Les recherches de Kundu, Muir et Zhang confirment cette analyse, montrant que lorsque les taux d’intérêt du marché augmentent, les dépôts migrent des banques à faible taux vers les banques à taux élevé. Cette migration soutient le crédit pour les prêts personnels et commerciaux, que les banques à taux élevé émettent de plus en plus, un effet que les stablecoins rémunérés reproduiraient probablement en orientant les capitaux vers les établissements les plus compétitifs.

Un parallèle historique

Le débat actuel sur le rendement des stablecoins rappelle le conflit historique autour de la Réglementation Q, une mesure adoptée pendant la Grande Dépression qui plafonnait les taux d’intérêt versés sur les dépôts pour éviter une « concurrence excessive ». Pendant des décennies, cette règle a eu peu d’effet puisque les taux du marché étaient inférieurs aux plafonds légaux, mais dans les années 1970, l’inflation et la hausse des taux ont rendu ces plafonds contraignants. Le taux des fonds fédéraux, inférieur à 5% durant la majeure partie des années 1960, a fortement augmenté, atteignant 20% en mars 1980, alors que les banques étaient légalement interdites de proposer des taux compétitifs.

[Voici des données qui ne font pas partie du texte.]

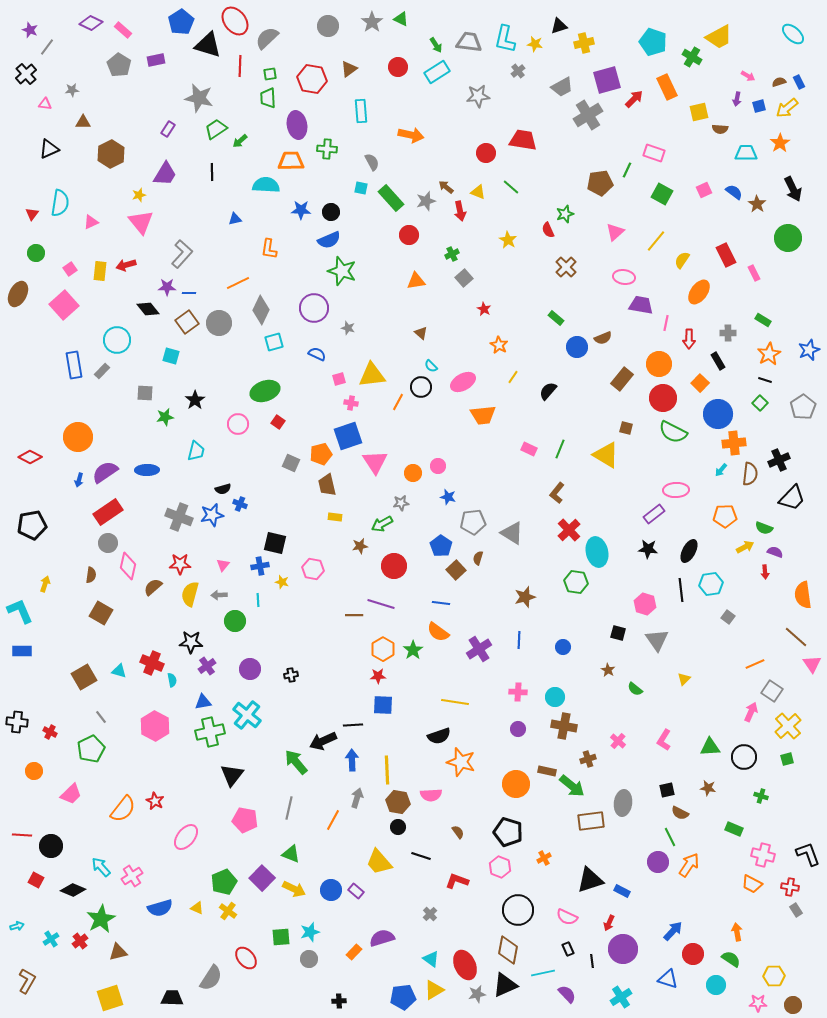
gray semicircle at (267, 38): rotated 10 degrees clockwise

En 1971, Bruce Bent et Henry Brown ont créé le premier fonds monétaire, le Reserve Fund, qui proposait aux épargnants des rendements au taux du marché avec la possibilité d’émettre des chèques. Aujourd’hui, des protocoles comme Aave jouent un rôle similaire, permettant aux utilisateurs de percevoir des rendements sur leurs dépôts sans passer par une banque. Ces fonds sont passés de 76 fonds totalisant 45 milliards de dollars d’actifs en 1979 à 159 fonds avec plus de 180 milliards de dollars seulement deux ans plus tard, et aujourd’hui détiennent plus de 8 000 milliards de dollars.

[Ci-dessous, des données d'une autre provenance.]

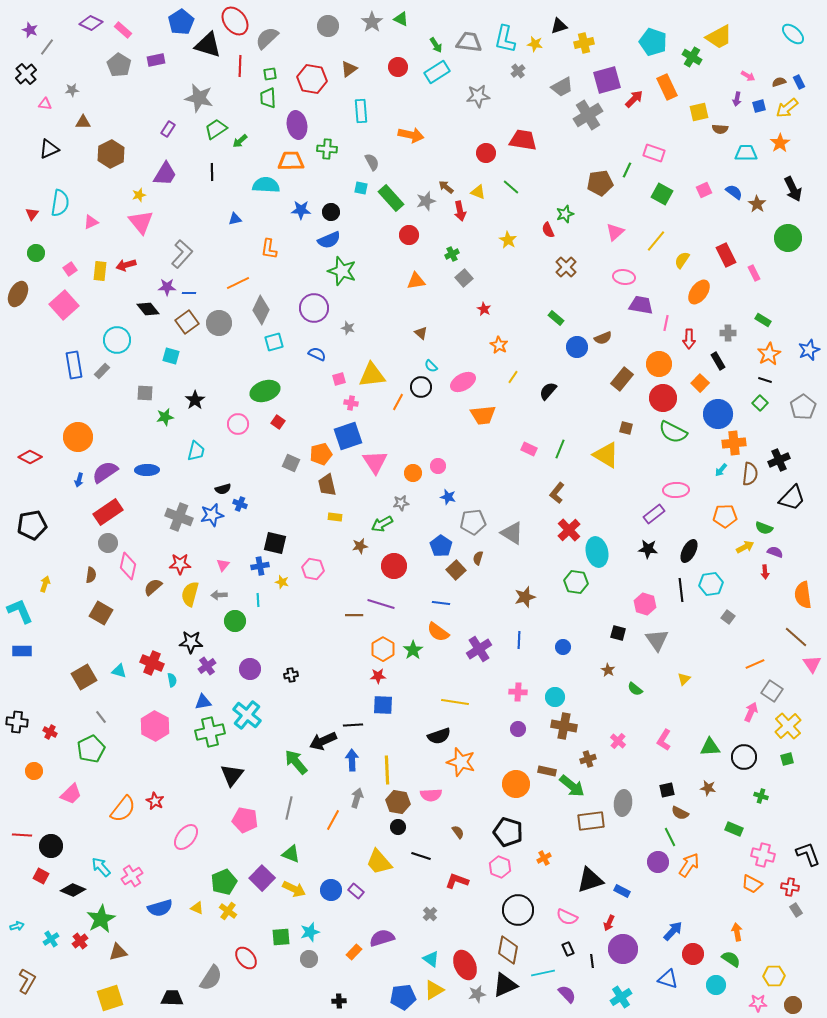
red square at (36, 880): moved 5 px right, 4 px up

Les banques et les régulateurs se sont d’abord opposés à cette évolution. Ces règles ont fini par être considérées comme injustes pour les épargnants, poussant le Congrès à voter des lois en 1980 et 1982 pour supprimer progressivement les plafonds de taux d’intérêt.

Essor des stablecoins

Le marché des stablecoins a connu une expansion rapide, passant d’une capitalisation totale de tout juste 4 milliards de dollars début 2020 à plus de 300 milliards de dollars en 2026. Le plus grand stablecoin, Tether (USDT), a franchi une capitalisation de 186 milliards de dollars en 2026. Cette croissance témoigne d’une demande pour un dollar numérique pouvant circuler librement et générer potentiellement un rendement compétitif.

Le débat sur le rendement des stablecoins est la version contemporaine du débat sur les fonds monétaires, où les banques qui s’opposent aux rendements des stablecoins sont principalement les acteurs à faible taux profitant du système actuel. Leur objectif est de préserver leur modèle économique face à une technologie qui offre davantage de valeur aux consommateurs.

Le marché adopte généralement la technologie qui apporte la meilleure solution avec le temps. Le rôle des régulateurs est alors de décider s’ils facilitent cette transition ou s’ils la retardent.